Six women who have helped shape the university and its history are being honored as part of a new Women at Vanderbilt Portrait Project at the Margaret Cuninggim Women’s Center. The portraits, commemorating women from the 19th century through today, will be unveiled at an event on March 14.
“This project helps tell the stories of women who have had a monumental impact at Vanderbilt,” said C. Cybele Raver, provost and vice chancellor for academic affairs. “These beautiful new portraits honor and elevate these role models, and hopefully inspire future generations here at Vanderbilt.”
The honorees include Board of Trust member Shirley Collado and Vanderbilt Athletic Director Candice S. Lee. Nominees were chosen by a committee of Vanderbilt faculty and staff.
“I hope when students come into the Women’s Center and see the portraits, they take time to learn more about these unique and compelling women and ask questions about them and the rich role they had and are still having in Vanderbilt’s story,” said Rory Dicker, director of the Margaret Cuninggim Women’s Center.
HONOREES
Stella Vaughn (BS 1896)
One of only 10 women enrolled at Vanderbilt in 1892, Vaughn organized the university’s first women’s basketball team and served as its coach for 20 years. She was also one of the first women to graduate from Vanderbilt and became the university’s first female instructor.
Mary Jane Werthan (BA’29, MA’35, Board of Trust 1964)
Werthan was the first woman to serve on the Vanderbilt Board of Trust, beginning in 1964. While an undergraduate at Vanderbilt in the mid 1920s, Werthan was president of the newly formed Women’s Student Government Association, the Women’s Athletic Association, and of her sorority, Alpha Epsilon Phi. Each year the Women’s Center presents the Mary Jane Werthan Award to an individual who has significantly contributed to the advancement of women at Vanderbilt. She died in 2002.

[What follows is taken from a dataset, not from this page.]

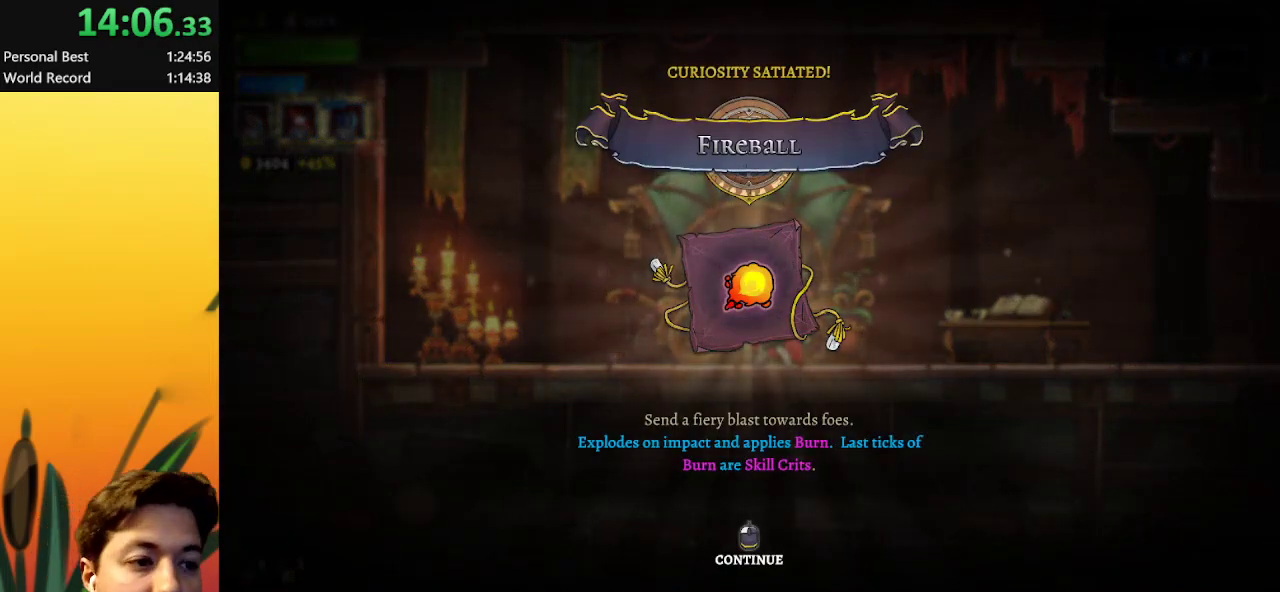
{"keys": [], "events": []}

Cuninggim was Vanderbilt’s last dean of women. When the positions of dean of men and dean of women were eliminated following Title IX of the Education Amendments of 1972, she became the first woman to be named dean of student services at Vanderbilt. The Margaret Cuninggim Women’s Center, which honors her legacy, was founded in 1978. The Nashville native died in 1986.
McFague was a renowned Christian theologian and was named the first woman dean of the Vanderbilt Divinity School in 1975. This also made her the first female dean of any theological school in the United States. The influential scholar on feminist theology died in 2019.
Shirley Collado (BS’94)
Collado is president emerita of Ithaca College. She was a member of the inaugural class of students from the Posse Foundation and the first Posse Scholar to receive a doctoral degree, serve as a college president and become a trustee of an institution of higher education.
Candice S. Lee (BS’00, MEd’02, EdD’12)
Lee is a “Triple ’Dore,” earning undergraduate, master’s and Ph.D. degrees from Vanderbilt Peabody College of education and human development. She is the first woman to serve as vice chancellor for athletics and university affairs and athletic director, as well as the first Black woman to head an SEC athletics program. She has been an inspirational leader in athletics and the wider Vanderbilt community ever since arriving on campus as a student-athlete in 1996.
THE ARTISTS
The Women’s Center commissioned three Nashville artists to create the portraits. They are Alison Fullerton, Diane Davich Craig and Donna Woodley. Woodley’s dramatic portraits were showcased in a special virtual exhibit by the Vanderbilt Divinity School in honor of Black History Month.